How long have you been creating?
I know this is the "expected" answer, but my mom says since I was about 18 months old. I do remember this, I just didn't realize I was so young. My mother's hobby was toll painting, and to keep me busy she would hand me scrap wood, a small brush, and a dixie cup of water and I would "paint". I could go for hours like that - swirling the water onto the wood and watching it disappear only to do it again. I was easily amused.... In Elementary school I would spend recess in the art room. Sometimes I wouldn't even go to lunch if I was excited about a project. When I was in the fifth grade I was one of two students from my school chosen to attend a field trip to Opus 40 in Saugerties, NY. Two students from each surrounding elementary school were chosen for the retreat - two students dubbed most likely to benefit from the artistic intensity that was the late Harvey Fite's creation.
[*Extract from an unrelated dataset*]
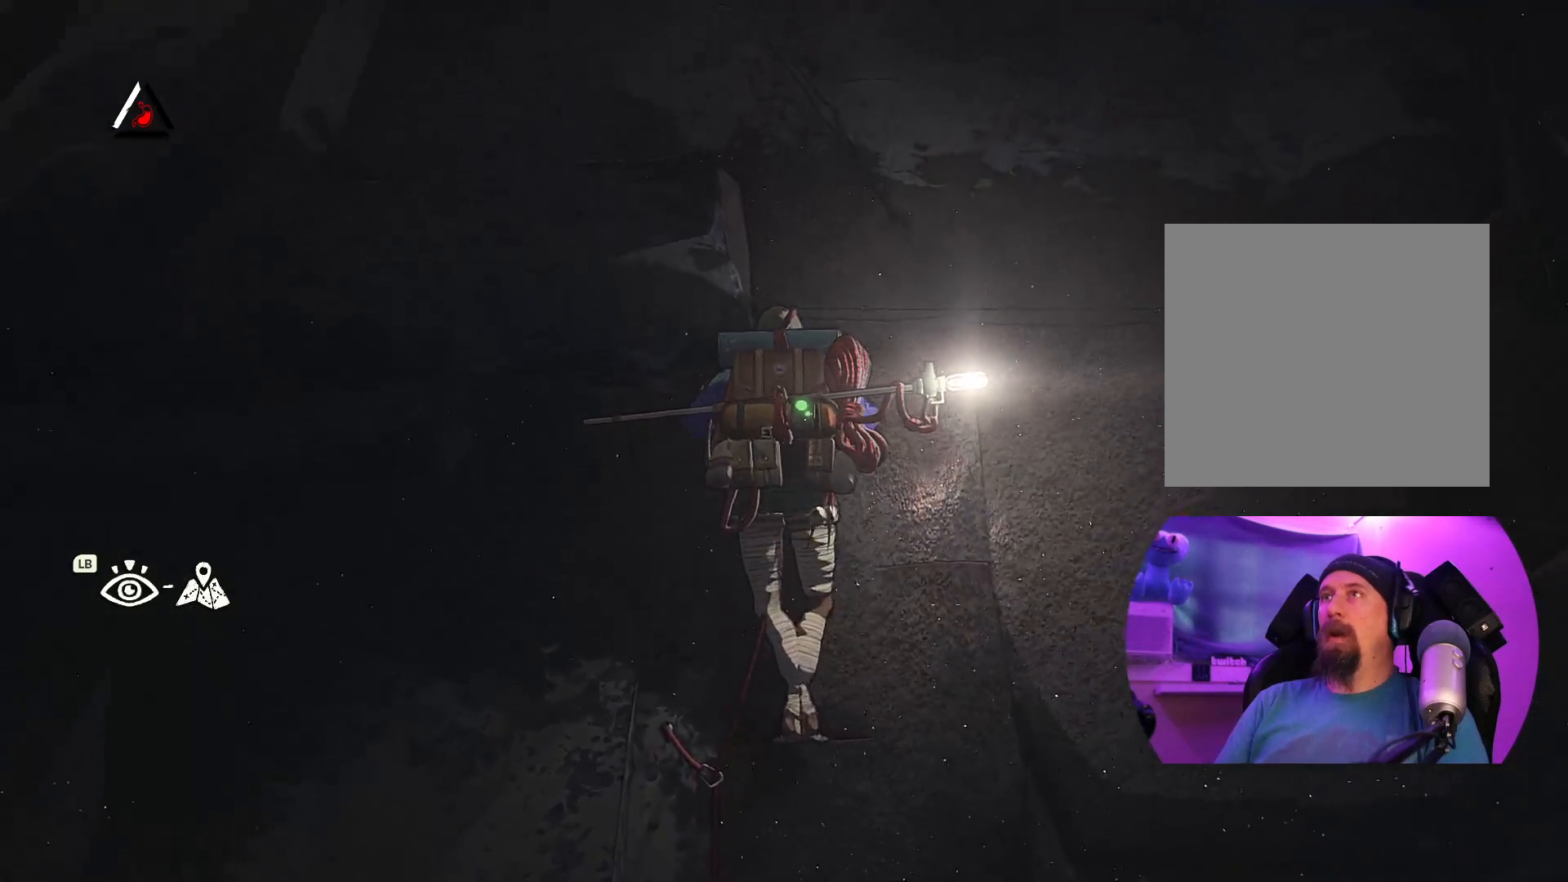
{"dt_ms": 500, "buttons": [], "left_stick": "center", "right_stick": "down-left", "events": [[84, "right_stick", "left"], [317, "right_stick", "center"], [500, "right_stick", "down-left"]]}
I remember admiring Fite for literally putting his life into his work, and it was kinda comical cause from then on I took on this kind of persona that I imagined Fite had - creating with this brooding intensity (even when I was coloring My Little Ponies in a coloring book with some crayolas.) Goodness I was hysterical.
What is your medium of choice?
I prefer to work in oils cause they offer me the sort of textural effects not allowed by the vast majority of media. I don't use brushes (although I have like, twenty of them - several unused...) and rarely do I incorporate mediums or terpenoid either. It's all palette knife and pigment. Layer upon layer of pigment. I was once told by an instructor in college that I "wasted paint". I couldn't understand what that meant and it really actually bothered me that someone would say I was "wasting" anything when creating a work of art. Sure, it can get expensive and can take months to dry, but I guess every artist pays a price for their craft.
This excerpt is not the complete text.